Dataset records

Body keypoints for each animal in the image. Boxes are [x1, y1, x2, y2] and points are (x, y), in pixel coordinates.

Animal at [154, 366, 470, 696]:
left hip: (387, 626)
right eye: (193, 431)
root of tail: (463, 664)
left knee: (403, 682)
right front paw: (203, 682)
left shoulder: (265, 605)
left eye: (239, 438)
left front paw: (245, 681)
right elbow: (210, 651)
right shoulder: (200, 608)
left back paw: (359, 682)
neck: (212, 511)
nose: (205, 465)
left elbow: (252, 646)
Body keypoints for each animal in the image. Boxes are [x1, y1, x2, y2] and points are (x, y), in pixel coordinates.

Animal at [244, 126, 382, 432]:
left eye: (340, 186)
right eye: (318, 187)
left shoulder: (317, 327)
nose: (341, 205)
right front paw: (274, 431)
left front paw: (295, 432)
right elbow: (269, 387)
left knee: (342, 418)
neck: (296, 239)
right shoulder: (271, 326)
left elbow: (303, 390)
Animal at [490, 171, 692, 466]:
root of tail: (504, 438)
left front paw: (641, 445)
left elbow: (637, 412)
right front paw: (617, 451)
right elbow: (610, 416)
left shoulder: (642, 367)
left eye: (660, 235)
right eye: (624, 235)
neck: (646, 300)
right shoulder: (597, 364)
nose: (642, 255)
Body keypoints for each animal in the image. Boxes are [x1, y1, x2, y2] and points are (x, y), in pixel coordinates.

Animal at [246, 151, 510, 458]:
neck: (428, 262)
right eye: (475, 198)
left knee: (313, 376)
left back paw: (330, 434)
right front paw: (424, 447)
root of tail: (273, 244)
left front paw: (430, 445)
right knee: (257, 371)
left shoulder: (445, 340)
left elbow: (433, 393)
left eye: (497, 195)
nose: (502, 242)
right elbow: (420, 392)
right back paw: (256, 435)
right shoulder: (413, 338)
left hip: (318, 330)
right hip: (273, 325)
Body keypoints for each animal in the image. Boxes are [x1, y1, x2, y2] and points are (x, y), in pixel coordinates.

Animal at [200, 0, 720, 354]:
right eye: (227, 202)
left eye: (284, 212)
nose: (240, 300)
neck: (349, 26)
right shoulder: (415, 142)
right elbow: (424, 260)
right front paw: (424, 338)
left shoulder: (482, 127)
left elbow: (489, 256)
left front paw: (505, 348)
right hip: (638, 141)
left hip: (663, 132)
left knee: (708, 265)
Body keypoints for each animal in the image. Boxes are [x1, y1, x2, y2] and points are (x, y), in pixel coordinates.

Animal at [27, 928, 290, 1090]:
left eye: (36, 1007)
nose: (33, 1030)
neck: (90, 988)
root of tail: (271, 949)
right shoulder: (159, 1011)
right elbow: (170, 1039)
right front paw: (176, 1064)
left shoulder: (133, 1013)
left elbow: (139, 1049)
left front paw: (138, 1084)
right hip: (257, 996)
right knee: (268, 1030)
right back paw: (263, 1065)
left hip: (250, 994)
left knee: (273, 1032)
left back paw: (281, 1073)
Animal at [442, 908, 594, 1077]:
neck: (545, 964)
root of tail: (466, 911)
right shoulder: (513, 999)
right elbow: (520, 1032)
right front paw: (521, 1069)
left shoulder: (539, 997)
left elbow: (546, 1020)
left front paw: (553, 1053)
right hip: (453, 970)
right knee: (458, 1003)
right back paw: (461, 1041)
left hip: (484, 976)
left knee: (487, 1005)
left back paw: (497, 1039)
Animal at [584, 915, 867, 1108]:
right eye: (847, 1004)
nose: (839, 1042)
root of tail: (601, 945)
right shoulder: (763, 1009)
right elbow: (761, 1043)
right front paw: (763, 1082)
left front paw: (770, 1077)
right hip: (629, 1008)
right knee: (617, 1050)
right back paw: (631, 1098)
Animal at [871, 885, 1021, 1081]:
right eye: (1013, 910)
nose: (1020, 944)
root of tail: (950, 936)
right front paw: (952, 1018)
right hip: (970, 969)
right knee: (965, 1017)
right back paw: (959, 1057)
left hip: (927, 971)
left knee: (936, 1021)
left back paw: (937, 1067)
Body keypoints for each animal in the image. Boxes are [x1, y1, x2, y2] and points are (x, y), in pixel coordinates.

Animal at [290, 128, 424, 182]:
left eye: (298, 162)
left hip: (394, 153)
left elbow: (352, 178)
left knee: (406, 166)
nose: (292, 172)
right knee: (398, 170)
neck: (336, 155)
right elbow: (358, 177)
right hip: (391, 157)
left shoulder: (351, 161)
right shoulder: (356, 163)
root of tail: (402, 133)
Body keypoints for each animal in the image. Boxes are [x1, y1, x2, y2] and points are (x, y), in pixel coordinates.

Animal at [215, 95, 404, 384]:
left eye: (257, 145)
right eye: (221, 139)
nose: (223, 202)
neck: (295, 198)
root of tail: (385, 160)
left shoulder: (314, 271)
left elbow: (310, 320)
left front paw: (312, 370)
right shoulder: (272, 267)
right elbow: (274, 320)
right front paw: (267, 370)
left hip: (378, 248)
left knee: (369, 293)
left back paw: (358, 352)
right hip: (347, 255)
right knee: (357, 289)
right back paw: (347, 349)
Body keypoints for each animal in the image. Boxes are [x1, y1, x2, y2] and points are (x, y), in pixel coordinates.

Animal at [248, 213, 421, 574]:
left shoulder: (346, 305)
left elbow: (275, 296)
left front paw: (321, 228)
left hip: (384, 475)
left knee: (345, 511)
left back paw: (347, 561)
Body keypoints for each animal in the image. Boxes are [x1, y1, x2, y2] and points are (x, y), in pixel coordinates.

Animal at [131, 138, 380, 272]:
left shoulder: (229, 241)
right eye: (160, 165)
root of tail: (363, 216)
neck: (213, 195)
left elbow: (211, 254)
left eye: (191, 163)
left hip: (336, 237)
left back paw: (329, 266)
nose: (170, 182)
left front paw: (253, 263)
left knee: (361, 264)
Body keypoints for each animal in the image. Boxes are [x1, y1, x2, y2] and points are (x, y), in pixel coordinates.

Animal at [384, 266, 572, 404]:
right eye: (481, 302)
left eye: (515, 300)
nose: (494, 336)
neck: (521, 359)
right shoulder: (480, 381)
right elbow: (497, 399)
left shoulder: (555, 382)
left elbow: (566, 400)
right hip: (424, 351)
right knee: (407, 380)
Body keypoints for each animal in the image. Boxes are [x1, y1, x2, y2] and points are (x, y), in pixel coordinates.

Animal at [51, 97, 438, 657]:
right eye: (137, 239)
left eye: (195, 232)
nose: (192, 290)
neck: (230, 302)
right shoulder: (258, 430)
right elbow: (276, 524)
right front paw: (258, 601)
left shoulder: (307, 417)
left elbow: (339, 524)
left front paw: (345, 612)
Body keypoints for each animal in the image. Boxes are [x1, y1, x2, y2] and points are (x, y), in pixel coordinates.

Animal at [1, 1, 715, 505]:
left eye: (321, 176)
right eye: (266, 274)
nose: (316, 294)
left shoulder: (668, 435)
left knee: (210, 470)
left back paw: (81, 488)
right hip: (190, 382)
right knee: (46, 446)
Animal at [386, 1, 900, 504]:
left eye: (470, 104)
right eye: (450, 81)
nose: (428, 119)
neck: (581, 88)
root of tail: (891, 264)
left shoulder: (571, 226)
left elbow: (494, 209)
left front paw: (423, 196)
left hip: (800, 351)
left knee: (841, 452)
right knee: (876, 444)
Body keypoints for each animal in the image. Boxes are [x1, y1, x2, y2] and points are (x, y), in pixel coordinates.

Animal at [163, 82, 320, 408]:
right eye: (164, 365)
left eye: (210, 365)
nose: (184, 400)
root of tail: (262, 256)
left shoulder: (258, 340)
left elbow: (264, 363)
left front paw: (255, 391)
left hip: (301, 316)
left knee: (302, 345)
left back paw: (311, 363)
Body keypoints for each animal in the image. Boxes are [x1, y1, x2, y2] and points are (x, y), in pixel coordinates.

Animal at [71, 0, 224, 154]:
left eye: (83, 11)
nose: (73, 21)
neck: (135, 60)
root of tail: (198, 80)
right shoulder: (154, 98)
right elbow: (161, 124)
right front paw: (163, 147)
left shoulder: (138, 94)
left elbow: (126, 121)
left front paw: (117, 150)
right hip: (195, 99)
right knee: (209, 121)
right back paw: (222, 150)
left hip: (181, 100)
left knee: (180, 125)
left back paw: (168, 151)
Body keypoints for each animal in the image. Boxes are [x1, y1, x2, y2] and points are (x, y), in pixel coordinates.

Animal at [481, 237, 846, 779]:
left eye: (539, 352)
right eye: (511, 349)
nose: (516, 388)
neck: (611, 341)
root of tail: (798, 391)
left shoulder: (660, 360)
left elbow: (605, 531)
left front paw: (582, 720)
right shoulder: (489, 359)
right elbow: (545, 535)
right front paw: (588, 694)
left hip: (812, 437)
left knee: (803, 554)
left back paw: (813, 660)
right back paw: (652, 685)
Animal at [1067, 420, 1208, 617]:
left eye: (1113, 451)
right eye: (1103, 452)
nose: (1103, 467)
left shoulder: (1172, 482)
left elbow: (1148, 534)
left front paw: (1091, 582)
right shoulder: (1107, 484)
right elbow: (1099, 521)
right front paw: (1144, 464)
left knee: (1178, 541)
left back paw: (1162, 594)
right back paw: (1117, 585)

● ABOUT THIS EXERCISE
From the records above, quote only the lines running from the line with "root of tail: (385, 160)" to the line with "left front paw: (345, 612)", both lines included.

● FINISHED EXERCISE
root of tail: (385, 160)
left shoulder: (314, 271)
left elbow: (310, 320)
left front paw: (312, 370)
right shoulder: (272, 267)
right elbow: (274, 320)
right front paw: (267, 370)
left hip: (378, 248)
left knee: (369, 293)
left back paw: (358, 352)
right hip: (347, 255)
right knee: (357, 289)
right back paw: (347, 349)
Body keypoints for each animal in the image. Boxes are [x1, y1, x2, y2] and points are (x, y), in pixel coordinates.

Animal at [248, 213, 421, 574]:
left shoulder: (346, 305)
left elbow: (275, 296)
left front paw: (321, 228)
left hip: (384, 475)
left knee: (345, 511)
left back paw: (347, 561)
Body keypoints for each animal in the image. Boxes are [x1, y1, x2, y2] and points are (x, y), in pixel coordinates.

Animal at [131, 138, 380, 272]:
left shoulder: (229, 241)
right eye: (160, 165)
root of tail: (363, 216)
neck: (213, 195)
left elbow: (211, 254)
left eye: (191, 163)
left hip: (336, 237)
left back paw: (329, 266)
nose: (170, 182)
left front paw: (253, 263)
left knee: (361, 264)
Body keypoints for each animal in the image. Boxes are [x1, y1, x2, y2] and points are (x, y), in pixel coordinates.

Animal at [384, 266, 572, 404]:
right eye: (481, 302)
left eye: (515, 300)
nose: (494, 336)
neck: (521, 359)
right shoulder: (480, 381)
right elbow: (497, 399)
left shoulder: (555, 382)
left elbow: (566, 400)
right hip: (424, 351)
right knee: (407, 380)
Body keypoints for each animal in the image. Boxes are [x1, y1, x2, y2] and points are (x, y), in pixel coordinates.

Animal at [51, 97, 438, 657]:
right eye: (137, 239)
left eye: (195, 232)
nose: (192, 290)
neck: (230, 302)
right shoulder: (258, 430)
right elbow: (276, 524)
right front paw: (258, 601)
left shoulder: (307, 417)
left elbow: (339, 524)
left front paw: (345, 612)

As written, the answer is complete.